Given some binary matrix $M$, suppose we are presented with the collection of its rows and columns in independent arbitrary orderings. From this information, are we able to recover the unique original orderings and matrix? We present an algorithm that identifies whether there is a unique ordering associated with a set of rows and columns, and outputs either the unique correct orderings for the rows and columns or the full collection of all valid orderings and valid matrices. We show that there is a constant $c > 0$ such that the algorithm terminates in $O(n^2)$ time with high probability and in expectation for random $n \times n$ binary matrices with i.i.d.\ Bernoulli $(p)$ entries $(m_{ij})_{ij=1}^n$ such that $\frac{c\log^2(n)}{n(\log\log(n))^2} \leq p \leq \frac{1}{2}$.

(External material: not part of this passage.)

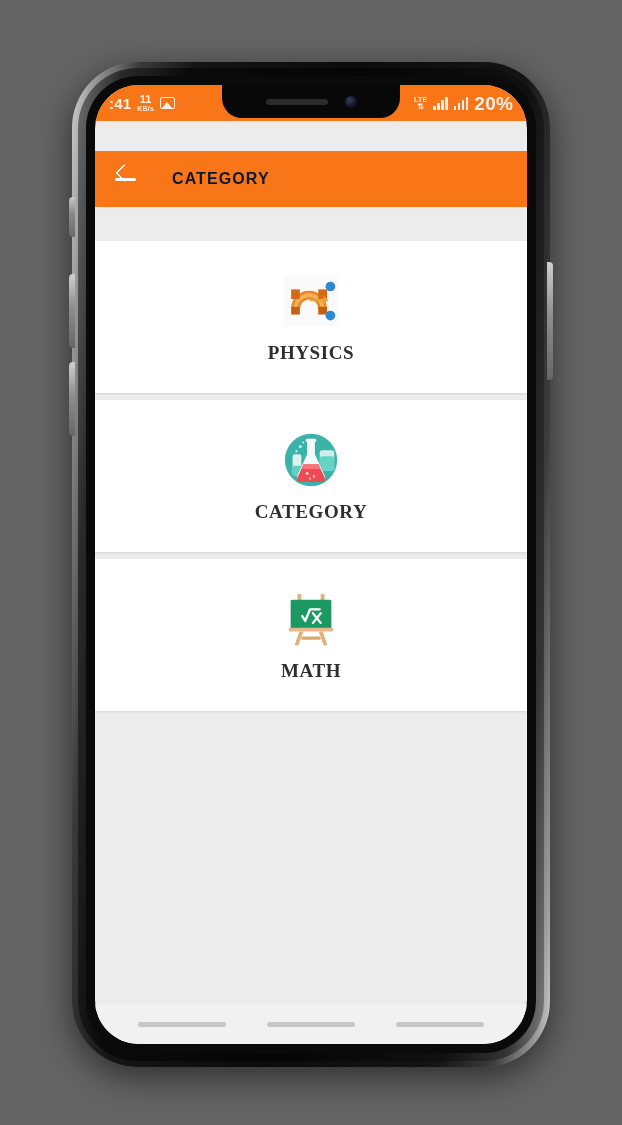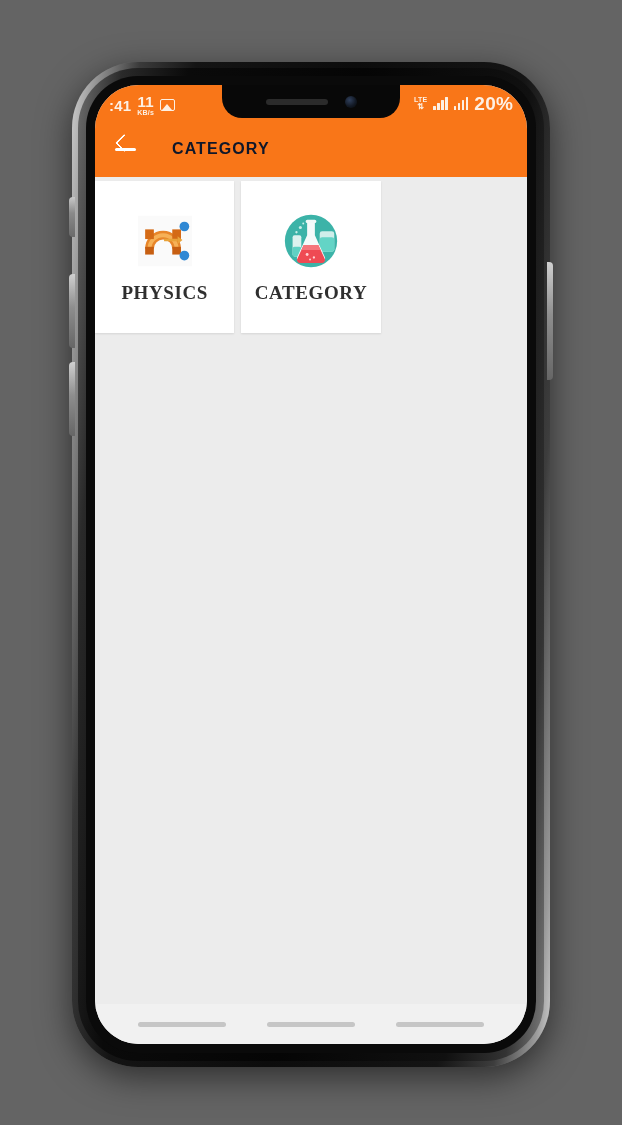":41" .screen { gap: none -> 30px }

翻译：给定某个二进制矩阵$M$，假设我们已知其行和列各自独立地以任意顺序排列的集合。我们能否从这些信息中恢复出唯一的原始顺序和矩阵？本文提出了一种算法，用于判断是否存在与行列集合相关的唯一顺序，并输出唯一的正确行、列顺序，或所有有效顺序和有效矩阵的完整集合。我们证明存在常数$c > 0$，使得对于元素$(m_{ij})_{ij=1}^n$服从独立同分布伯努利$(p)$分布、且满足$\frac{c\log^2(n)}{n(\log\log(n))^2} \leq p \leq \frac{1}{2}$的随机$n \times n$二进制矩阵，该算法高概率地以及期望意义下在$O(n^2)$时间内终止。